Dataset entries:
- - -

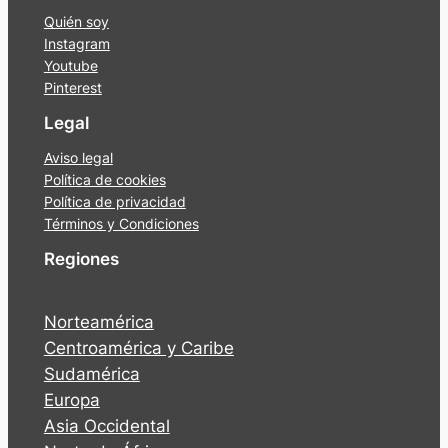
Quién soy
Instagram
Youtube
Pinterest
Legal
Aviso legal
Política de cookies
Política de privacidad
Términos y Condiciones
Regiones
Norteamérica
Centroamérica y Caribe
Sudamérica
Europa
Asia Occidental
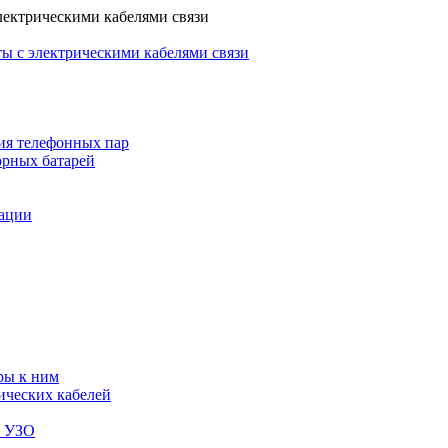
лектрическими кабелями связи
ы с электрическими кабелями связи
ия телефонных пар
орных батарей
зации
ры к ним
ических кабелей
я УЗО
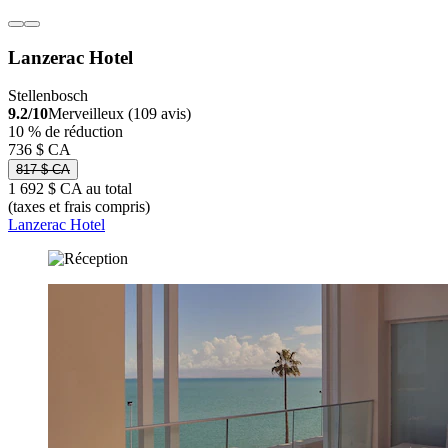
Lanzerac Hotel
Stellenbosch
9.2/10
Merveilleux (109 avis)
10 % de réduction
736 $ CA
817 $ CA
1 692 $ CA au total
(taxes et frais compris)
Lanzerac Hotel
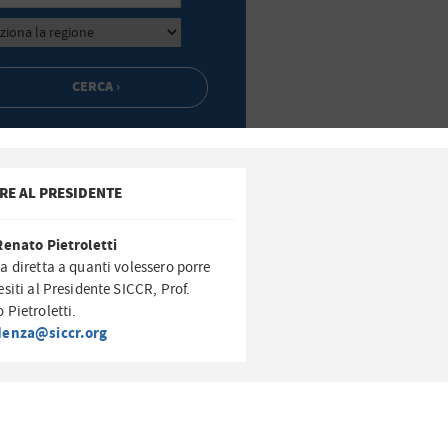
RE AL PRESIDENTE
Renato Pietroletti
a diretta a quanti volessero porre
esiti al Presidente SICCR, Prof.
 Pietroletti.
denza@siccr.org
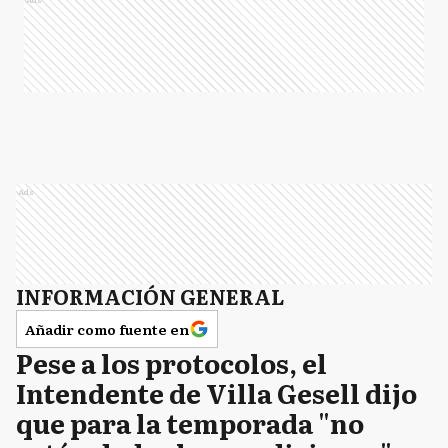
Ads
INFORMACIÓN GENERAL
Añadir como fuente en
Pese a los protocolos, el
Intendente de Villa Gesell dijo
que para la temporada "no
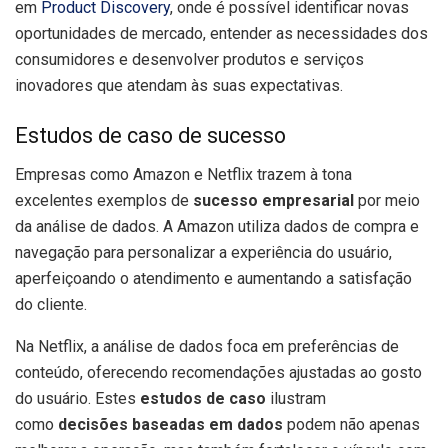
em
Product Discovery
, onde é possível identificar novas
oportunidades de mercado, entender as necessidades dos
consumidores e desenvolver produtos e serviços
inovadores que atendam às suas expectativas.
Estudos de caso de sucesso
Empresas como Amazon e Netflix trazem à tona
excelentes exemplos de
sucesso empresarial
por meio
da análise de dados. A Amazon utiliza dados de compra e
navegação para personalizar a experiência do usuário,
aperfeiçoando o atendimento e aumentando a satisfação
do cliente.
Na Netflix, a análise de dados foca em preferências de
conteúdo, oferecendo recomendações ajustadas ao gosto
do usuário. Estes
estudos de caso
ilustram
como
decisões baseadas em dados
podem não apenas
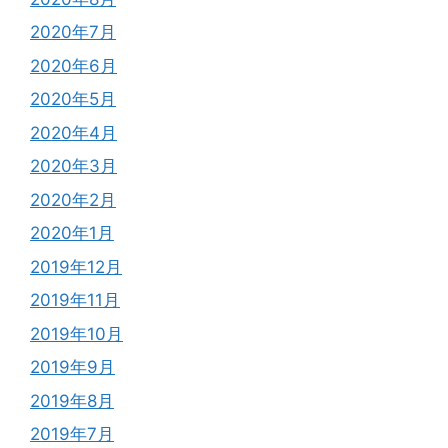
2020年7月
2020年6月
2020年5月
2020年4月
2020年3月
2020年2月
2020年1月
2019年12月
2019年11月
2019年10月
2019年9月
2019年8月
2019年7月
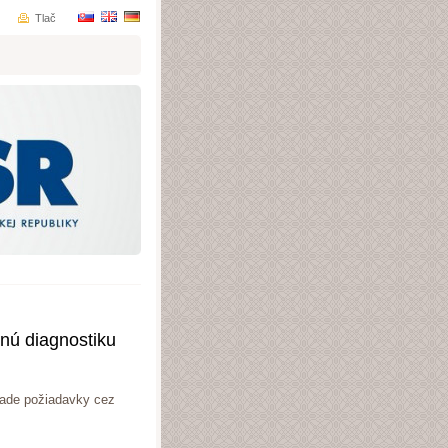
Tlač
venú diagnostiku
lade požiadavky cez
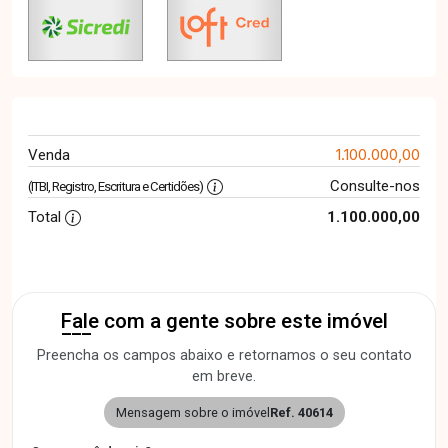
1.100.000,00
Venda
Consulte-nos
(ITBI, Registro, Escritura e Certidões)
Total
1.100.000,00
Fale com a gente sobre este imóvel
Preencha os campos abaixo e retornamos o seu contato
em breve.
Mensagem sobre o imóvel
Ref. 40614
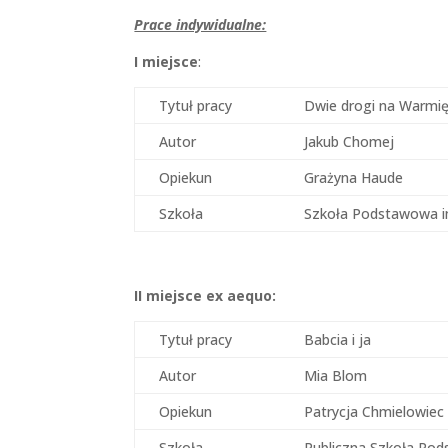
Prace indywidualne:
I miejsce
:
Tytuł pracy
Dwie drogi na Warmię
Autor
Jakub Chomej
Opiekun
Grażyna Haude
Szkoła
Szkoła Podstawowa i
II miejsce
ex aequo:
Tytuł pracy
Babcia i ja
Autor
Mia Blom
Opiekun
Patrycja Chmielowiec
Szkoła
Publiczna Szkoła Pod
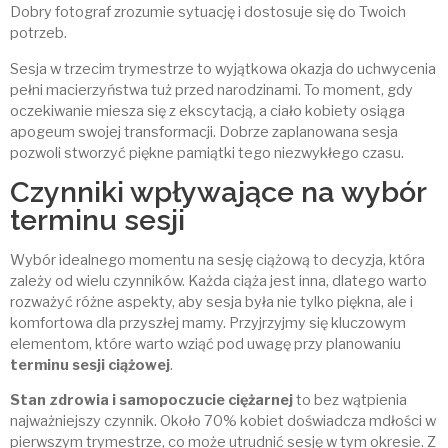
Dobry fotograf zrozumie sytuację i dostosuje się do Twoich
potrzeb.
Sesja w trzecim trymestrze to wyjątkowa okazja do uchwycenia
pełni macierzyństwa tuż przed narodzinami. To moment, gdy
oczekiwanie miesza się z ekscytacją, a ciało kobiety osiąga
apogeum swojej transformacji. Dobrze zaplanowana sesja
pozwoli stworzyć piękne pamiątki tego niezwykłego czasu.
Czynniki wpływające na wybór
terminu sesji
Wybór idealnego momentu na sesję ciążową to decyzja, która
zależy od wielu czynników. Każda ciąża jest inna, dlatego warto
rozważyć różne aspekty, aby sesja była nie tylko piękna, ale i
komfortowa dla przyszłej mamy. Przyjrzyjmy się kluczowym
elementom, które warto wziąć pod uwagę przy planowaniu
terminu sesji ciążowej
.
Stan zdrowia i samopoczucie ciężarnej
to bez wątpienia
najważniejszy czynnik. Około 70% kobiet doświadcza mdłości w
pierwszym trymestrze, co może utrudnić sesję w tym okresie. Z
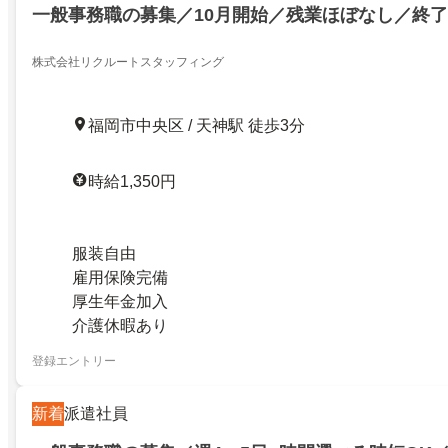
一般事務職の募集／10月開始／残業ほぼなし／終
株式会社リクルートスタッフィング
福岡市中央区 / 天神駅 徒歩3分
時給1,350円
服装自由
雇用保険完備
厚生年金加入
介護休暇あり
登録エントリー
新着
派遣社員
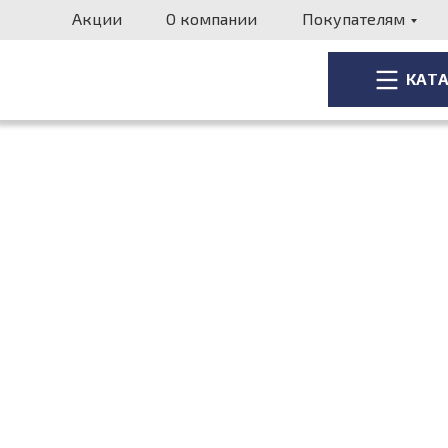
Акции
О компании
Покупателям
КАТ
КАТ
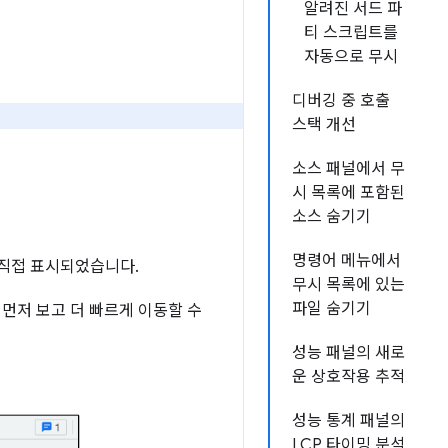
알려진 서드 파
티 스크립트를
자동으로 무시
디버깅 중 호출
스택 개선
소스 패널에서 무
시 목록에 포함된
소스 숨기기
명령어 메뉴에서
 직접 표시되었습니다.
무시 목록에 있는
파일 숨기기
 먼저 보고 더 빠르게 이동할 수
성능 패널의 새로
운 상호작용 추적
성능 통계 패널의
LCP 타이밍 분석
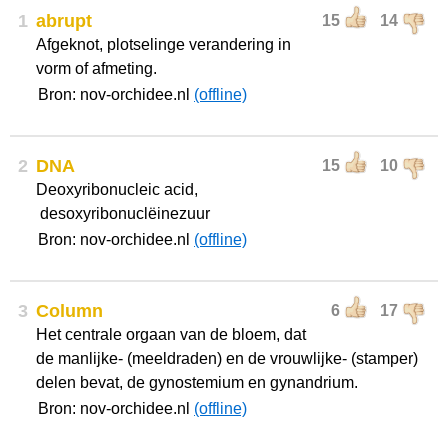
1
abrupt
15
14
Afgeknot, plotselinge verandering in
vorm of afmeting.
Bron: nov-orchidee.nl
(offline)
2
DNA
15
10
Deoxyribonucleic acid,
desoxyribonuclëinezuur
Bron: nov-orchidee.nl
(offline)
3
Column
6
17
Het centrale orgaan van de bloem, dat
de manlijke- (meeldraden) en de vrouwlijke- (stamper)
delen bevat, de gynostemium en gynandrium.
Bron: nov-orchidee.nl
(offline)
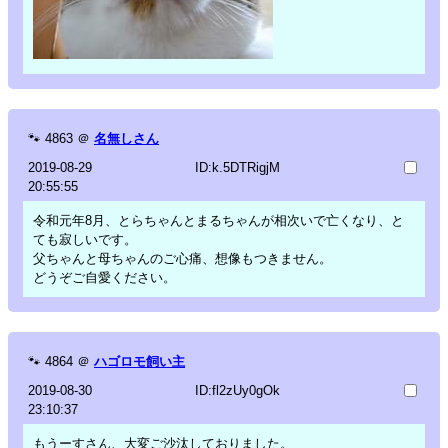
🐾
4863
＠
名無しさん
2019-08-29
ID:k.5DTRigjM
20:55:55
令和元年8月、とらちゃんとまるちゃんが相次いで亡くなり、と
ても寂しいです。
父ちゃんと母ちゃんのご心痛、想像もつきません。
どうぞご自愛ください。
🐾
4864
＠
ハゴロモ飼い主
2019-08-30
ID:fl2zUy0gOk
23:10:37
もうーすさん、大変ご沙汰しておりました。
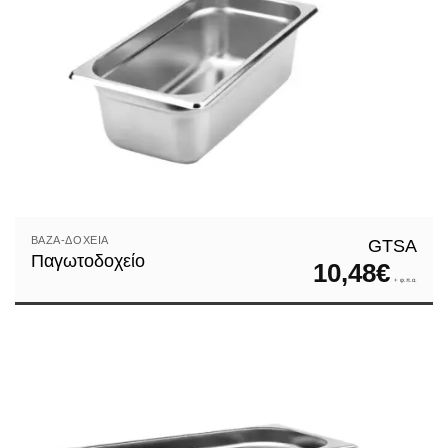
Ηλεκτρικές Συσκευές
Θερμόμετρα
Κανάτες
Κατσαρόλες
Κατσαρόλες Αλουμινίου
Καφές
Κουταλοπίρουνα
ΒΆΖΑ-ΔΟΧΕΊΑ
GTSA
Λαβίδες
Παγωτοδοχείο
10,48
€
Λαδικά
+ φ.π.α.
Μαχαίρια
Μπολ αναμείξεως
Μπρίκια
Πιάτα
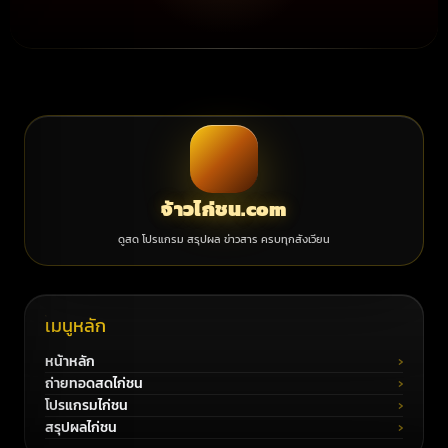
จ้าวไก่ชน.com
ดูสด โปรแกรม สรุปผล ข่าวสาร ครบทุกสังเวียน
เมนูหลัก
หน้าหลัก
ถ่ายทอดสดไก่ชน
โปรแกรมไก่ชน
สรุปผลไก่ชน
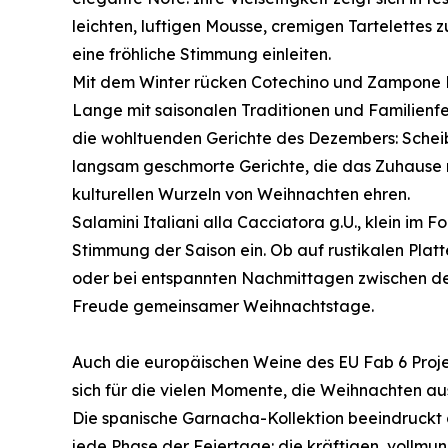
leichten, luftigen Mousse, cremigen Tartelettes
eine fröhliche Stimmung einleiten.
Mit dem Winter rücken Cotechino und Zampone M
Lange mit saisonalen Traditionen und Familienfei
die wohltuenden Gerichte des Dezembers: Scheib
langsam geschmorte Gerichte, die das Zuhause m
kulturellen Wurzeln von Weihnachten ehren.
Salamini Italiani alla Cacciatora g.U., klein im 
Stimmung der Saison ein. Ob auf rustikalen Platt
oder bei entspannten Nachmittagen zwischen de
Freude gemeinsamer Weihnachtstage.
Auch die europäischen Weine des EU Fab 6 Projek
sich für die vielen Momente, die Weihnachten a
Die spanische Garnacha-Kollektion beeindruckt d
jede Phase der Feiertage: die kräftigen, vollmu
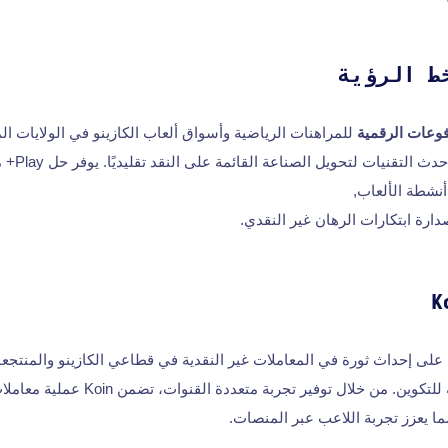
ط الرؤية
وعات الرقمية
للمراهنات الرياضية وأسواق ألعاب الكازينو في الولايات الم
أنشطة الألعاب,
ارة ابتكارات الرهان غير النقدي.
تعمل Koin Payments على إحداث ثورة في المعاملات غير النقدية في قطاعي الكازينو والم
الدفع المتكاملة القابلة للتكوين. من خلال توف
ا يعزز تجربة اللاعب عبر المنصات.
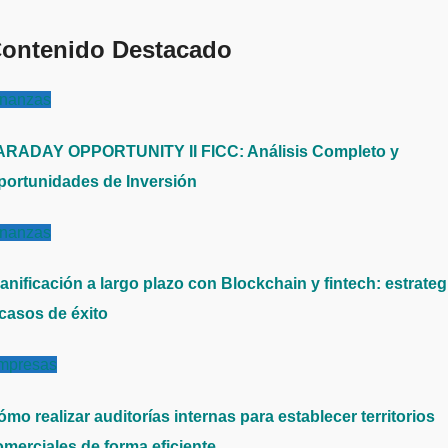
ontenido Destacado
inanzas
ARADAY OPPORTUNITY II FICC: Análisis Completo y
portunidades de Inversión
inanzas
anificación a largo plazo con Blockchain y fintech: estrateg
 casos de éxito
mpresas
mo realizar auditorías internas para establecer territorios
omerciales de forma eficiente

- - -

[Task item]
Please render the entries from the very start through the line containing "que para la", that line included, as a JSON list of strings with one string per line and no blank lines. Leave out the pictures and everything after that line.

[Result]
[
  "Quién soy",
  "Instagram",
  "Youtube",
  "Pinterest",
  "Legal",
  "Aviso legal",
  "Política de cookies",
  "Política de privacidad",
  "Términos y Condiciones",
  "Regiones",
  "Norteamérica",
  "Centroamérica y Caribe",
  "Sudamérica",
  "Europa",
  "Asia Occidental",
  "лектрическими кабелями связи",
  "ы с электрическими кабелями связи",
  "ия телефонных пар",
  "орных батарей",
  "зации",
  "ры к ним",
  "ических кабелей",
  "я УЗО",
  "Lanzerac Hotel",
  "Stellenbosch",
  "9.2/10",
  "Merveilleux (109 avis)",
  "10 % de réduction",
  "736 $ CA",
  "817 $ CA",
  "1 692 $ CA au total",
  "(taxes et frais compris)",
  "Lanzerac Hotel",
  "RE AL PRESIDENTE",
  "Renato Pietroletti",
  "a diretta a quanti volessero porre",
  "esiti al Presidente SICCR, Prof.",
  " Pietroletti.",
  "denza@siccr.org",
  "Ads",
  "INFORMACIÓN GENERAL",
  "Añadir como fuente en",
  "Pese a los protocolos, el",
  "Intendente de Villa Gesell dijo",
  "que para la temporada \"no"
]